# YOUR TASK:
Everything from the line containing "158 296 8.05" to the end of the records must be restated word for word, and nothing else.

# DATASET EXCERPTS:
#####

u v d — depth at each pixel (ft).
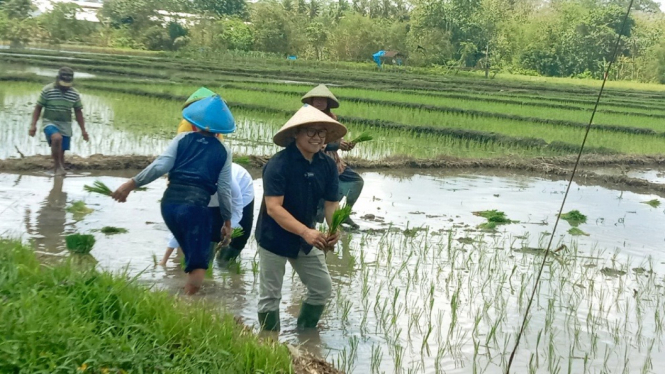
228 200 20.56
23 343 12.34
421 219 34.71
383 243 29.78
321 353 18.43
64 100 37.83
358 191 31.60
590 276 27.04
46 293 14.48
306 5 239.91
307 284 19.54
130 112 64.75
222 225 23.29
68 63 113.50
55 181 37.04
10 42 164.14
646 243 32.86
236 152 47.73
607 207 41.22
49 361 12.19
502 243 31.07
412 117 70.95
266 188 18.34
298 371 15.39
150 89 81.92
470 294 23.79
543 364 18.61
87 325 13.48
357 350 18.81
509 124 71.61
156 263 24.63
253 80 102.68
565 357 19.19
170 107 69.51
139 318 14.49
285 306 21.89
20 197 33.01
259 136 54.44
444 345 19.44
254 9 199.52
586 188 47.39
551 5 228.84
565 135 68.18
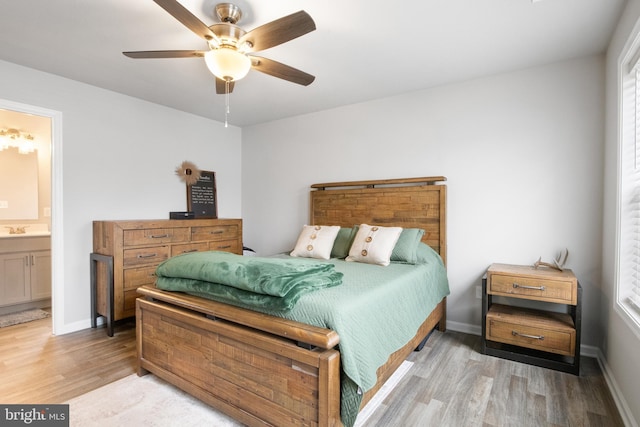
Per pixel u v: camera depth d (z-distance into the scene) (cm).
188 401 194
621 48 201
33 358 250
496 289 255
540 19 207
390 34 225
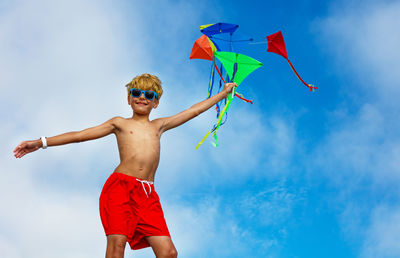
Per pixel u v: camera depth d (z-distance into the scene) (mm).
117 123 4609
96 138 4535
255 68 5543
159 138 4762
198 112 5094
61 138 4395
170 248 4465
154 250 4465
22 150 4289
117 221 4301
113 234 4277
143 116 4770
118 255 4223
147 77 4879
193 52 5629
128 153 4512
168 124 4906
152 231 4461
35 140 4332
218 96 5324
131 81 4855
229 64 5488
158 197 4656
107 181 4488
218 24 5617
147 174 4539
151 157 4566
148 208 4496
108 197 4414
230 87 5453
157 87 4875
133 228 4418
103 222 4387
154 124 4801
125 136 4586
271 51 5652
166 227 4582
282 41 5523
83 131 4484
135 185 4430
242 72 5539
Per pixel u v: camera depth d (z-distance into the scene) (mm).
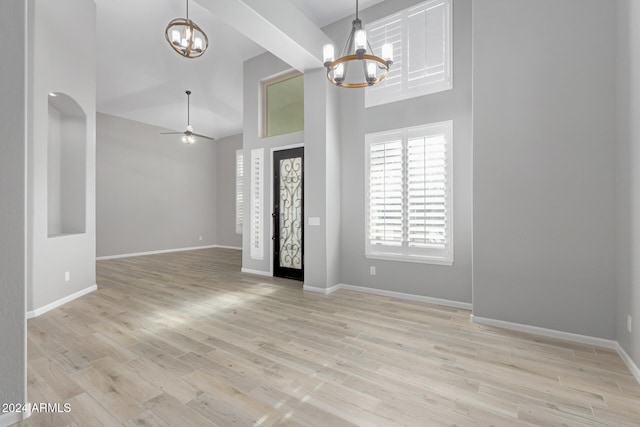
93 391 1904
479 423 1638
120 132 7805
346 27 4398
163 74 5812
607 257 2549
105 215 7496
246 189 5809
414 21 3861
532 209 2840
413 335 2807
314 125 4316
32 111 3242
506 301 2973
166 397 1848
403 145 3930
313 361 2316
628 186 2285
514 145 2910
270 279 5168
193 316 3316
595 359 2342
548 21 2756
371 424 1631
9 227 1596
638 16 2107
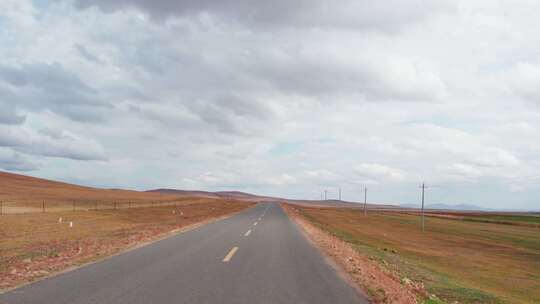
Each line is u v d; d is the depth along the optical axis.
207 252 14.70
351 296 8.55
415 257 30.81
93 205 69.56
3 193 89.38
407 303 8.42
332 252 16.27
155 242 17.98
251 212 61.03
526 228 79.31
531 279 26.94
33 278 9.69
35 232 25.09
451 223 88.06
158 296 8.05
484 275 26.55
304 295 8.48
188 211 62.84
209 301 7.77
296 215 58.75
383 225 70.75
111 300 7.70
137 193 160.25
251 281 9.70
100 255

#####

# REPLY TO THE TASK:
158 296 8.05
484 275 26.55
304 295 8.48
188 211 62.84
209 301 7.77
296 215 58.75
383 225 70.75
111 300 7.70
137 193 160.25
251 281 9.70
100 255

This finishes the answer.